Penetrative ferroconvection in a heterogeneous Brinkman porous medium

This study aims at finding the linear theory for the onset of ferromagnetic convective flow in a heterogeneous Brinkman porous layer with uniformly distributed internal heat source in the presence of vertical magnetic field. The resulting critical values are obtained numerically using the Galerkin technique for isothermal/insulated rigid-ferromagnetic boundaries for different forms of vertical heterogeneity permeability function F(z). The results converge for six terms in the Galerkin expansion. The effect of types of F(z) and N-s is found to either delay or speedup the flow of the ferrofluids. The stability of the system for the model F4 is more stable and least stable for the model F1 in the presence of N-s. For different forms of F(z), the results show that the critical Rayleigh number increases with increasing Da, while decreases with increasing R-m and M-3. The values of a(c) increase with R-m but they decrease with increasing M-3 and Da. Besides, isothermal boundaries are found to be more stabilizing when compared to insulated boundaries.

Automated summary

This study aims to find the linear theory for the onset of ferromagnetic convective flow in a heterogeneous Brinkman porous layer with uniformly distributed internal heat source in the presence of a vertical magnetic field.
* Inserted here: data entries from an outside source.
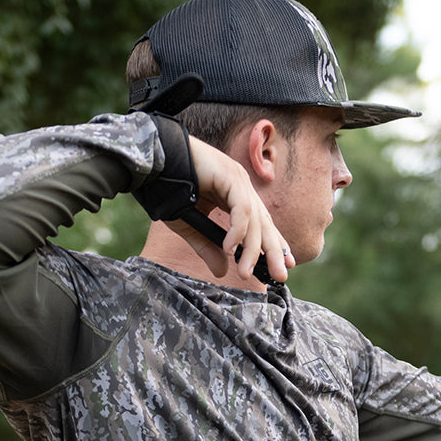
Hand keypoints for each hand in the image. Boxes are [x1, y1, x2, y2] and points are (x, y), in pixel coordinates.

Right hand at [175, 138, 294, 283]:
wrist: (155, 164)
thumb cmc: (171, 191)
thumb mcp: (192, 228)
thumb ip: (208, 248)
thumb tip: (222, 271)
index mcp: (237, 195)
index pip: (262, 224)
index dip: (275, 245)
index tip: (285, 266)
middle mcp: (241, 187)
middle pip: (264, 224)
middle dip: (274, 251)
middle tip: (280, 276)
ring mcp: (237, 179)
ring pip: (254, 219)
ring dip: (252, 249)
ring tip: (245, 272)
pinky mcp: (229, 175)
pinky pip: (240, 209)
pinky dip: (237, 231)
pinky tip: (230, 249)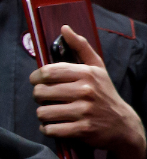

Numerical results show that the type of vertical heterogeneity permeability function and N-s parameter can either delay or speed up the flow of ferrofluids. Additionally, the critical Rayleigh number increases with increasing Da but decreases with increasing R-m and M-3 for different forms of the permeability function. Furthermore, isothermal boundaries are more stabilizing compared to insulated boundaries.